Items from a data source

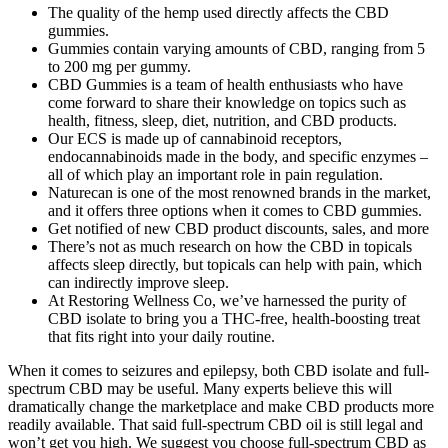
The quality of the hemp used directly affects the CBD
gummies.
Gummies contain varying amounts of CBD, ranging from 5
to 200 mg per gummy.
CBD Gummies is a team of health enthusiasts who have
come forward to share their knowledge on topics such as
health, fitness, sleep, diet, nutrition, and CBD products.
Our ECS is made up of cannabinoid receptors,
endocannabinoids made in the body, and specific enzymes –
all of which play an important role in pain regulation.
Naturecan is one of the most renowned brands in the market,
and it offers three options when it comes to CBD gummies.
Get notified of new CBD product discounts, sales, and more
There’s not as much research on how the CBD in topicals
affects sleep directly, but topicals can help with pain, which
can indirectly improve sleep.
At Restoring Wellness Co, we’ve harnessed the purity of
CBD isolate to bring you a THC-free, health-boosting treat
that fits right into your daily routine.
When it comes to seizures and epilepsy, both CBD isolate and full-
spectrum CBD may be useful. Many experts believe this will
dramatically change the marketplace and make CBD products more
readily available. That said full-spectrum CBD oil is still legal and
won’t get you high. We suggest you choose full-spectrum CBD as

EXERCISE DIRECTIONS
Reproduce the entries above exactly, but only the lines between the line holding "affects sleep directly, but" and the line holding "dramatically change the", inclusive.

YOUR SOLUTION
affects sleep directly, but topicals can help with pain, which
can indirectly improve sleep.
At Restoring Wellness Co, we’ve harnessed the purity of
CBD isolate to bring you a THC-free, health-boosting treat
that fits right into your daily routine.
When it comes to seizures and epilepsy, both CBD isolate and full-
spectrum CBD may be useful. Many experts believe this will
dramatically change the marketplace and make CBD products more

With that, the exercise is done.